October’s job gains were down from the previous month’s upwardly revised figure of 256,000 and below economists’ expectations.
But the Labor Department said job growth was slightly stronger in August and September than originally estimated, with 31,000 more positions added.
Those revisions pushed August’s figure to 203,000, meaning the best streak of job creation since the 1990s did not end in the summer, as was originally thought.
With October’s solid growth, the economy now has added more than 200,000 jobs for nine straight months. That’s the best performance since a 19-month streak from 1993-95.
Job creation has averaged 222,000 so far this year.
The unemployment rate fell 0.1 percentage points to 5.8 percent, the lowest since July 2008. The drop came as the labor-force participation rate ticked up to 62.8 percent, still historically low.
Wage growth picked up slightly, with average hourly earnings rising three cents to $24.57 in October after being flat the previous month.

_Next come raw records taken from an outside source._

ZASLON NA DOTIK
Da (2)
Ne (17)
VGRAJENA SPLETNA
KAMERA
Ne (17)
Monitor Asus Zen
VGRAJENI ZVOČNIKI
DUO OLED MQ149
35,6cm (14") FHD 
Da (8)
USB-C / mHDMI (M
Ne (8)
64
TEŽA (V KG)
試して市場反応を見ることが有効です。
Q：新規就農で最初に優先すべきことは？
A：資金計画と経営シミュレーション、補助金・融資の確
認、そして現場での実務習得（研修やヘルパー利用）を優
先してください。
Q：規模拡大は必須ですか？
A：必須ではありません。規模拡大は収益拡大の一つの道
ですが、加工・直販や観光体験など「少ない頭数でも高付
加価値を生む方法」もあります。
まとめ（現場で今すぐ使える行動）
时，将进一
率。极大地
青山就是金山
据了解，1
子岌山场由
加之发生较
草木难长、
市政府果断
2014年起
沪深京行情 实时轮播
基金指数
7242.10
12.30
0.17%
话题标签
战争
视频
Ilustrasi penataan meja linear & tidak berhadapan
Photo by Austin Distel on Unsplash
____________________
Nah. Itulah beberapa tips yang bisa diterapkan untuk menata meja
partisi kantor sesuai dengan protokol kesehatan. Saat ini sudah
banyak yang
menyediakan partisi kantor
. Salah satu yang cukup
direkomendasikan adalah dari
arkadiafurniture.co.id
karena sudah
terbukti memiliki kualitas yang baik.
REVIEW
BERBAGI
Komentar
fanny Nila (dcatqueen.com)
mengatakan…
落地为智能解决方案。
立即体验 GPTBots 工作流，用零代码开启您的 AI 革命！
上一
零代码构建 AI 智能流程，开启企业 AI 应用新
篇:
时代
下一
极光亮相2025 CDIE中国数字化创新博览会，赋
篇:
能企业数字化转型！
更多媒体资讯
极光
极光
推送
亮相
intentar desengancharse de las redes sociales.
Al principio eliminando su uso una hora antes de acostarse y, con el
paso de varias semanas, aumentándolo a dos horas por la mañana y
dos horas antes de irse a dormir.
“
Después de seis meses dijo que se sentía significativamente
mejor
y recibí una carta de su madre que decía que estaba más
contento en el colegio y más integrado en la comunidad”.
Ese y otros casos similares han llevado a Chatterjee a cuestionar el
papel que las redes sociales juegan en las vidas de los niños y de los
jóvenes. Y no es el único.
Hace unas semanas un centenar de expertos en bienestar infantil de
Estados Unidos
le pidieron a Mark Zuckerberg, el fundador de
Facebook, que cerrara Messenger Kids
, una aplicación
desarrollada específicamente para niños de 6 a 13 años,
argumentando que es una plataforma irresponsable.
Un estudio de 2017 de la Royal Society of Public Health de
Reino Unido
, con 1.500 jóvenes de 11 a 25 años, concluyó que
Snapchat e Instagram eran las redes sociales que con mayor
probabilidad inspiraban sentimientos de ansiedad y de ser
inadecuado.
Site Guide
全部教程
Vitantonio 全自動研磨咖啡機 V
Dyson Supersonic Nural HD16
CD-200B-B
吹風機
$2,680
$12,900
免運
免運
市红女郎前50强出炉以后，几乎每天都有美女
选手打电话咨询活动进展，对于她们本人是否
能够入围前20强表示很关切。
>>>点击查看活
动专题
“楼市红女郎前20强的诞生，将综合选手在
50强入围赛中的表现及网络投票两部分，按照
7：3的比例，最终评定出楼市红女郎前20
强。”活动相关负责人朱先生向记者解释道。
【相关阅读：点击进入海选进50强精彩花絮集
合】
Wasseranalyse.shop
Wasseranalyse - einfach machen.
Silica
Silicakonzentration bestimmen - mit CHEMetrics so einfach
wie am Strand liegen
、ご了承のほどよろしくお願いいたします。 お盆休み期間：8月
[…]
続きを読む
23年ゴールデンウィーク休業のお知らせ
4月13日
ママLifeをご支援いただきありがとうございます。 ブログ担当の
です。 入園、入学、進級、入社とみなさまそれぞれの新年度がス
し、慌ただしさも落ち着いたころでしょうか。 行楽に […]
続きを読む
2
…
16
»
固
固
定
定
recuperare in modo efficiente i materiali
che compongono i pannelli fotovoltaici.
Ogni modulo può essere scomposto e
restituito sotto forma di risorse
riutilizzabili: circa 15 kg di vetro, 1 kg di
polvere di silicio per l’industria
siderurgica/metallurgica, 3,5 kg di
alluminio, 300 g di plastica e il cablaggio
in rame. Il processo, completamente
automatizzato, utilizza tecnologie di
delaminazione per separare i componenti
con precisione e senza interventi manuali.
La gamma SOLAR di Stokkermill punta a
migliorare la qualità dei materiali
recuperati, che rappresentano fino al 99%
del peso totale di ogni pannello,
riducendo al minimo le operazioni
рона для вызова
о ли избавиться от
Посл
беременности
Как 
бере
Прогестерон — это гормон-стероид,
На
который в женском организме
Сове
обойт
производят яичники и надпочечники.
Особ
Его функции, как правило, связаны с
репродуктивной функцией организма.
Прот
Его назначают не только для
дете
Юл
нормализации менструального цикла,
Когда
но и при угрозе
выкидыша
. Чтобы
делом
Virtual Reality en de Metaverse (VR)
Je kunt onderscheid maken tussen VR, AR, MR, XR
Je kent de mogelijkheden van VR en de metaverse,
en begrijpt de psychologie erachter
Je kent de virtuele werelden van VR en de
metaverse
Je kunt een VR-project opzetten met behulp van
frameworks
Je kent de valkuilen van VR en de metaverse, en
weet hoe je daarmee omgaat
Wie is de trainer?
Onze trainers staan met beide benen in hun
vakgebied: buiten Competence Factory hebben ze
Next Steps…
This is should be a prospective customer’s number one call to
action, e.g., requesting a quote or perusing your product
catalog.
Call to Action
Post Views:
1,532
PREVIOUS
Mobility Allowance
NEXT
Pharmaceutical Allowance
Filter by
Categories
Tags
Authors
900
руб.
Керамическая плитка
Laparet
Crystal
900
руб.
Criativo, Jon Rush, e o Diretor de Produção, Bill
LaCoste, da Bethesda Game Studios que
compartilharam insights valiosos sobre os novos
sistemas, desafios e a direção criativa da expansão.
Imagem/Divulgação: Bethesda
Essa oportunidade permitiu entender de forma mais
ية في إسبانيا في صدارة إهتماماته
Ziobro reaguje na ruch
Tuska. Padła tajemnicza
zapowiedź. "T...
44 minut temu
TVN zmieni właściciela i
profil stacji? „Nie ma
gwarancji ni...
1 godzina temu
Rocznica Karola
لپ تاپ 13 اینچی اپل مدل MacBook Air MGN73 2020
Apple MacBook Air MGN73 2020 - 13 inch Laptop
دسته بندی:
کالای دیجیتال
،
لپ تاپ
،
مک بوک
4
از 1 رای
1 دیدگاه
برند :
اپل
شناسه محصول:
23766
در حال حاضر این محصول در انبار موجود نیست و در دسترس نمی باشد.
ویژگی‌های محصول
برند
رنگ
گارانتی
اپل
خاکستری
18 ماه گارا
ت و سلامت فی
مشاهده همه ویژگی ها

Overall, wages were up 2 percent for the 12 months ended in October. That was above the 1.7 percent inflation rate.
Economists had expected the report to show that the economy added 240,000 net new jobs last month and that the unemployment rate held steady at 5.9 percent.
Federal Reserve officials are watching the labor market closely as they try to determine when to start raising their benchmark short-term interest rate.
After job growth picked up sharply this year and the unemployment rate fell faster than expected, central-bank policymakers determined two weeks ago that the economy was strong enough to end another key stimulus program.
The Fed stopped the controversial bond-buying program it began during the 2008 financial crisis and had run off and on for most of the last six years.
The latest round was started in September 2012 and was designed to push down long-term interest rates to help lower the unemployment rate, which was 8.1 percent at the time.
The other major Fed stimulus has been its near-zero-percent short-term interest rate. Continued improvement in the labor market is crucial to the decision about when to start raising the rate, which analysts expect to happen in the middle of next year.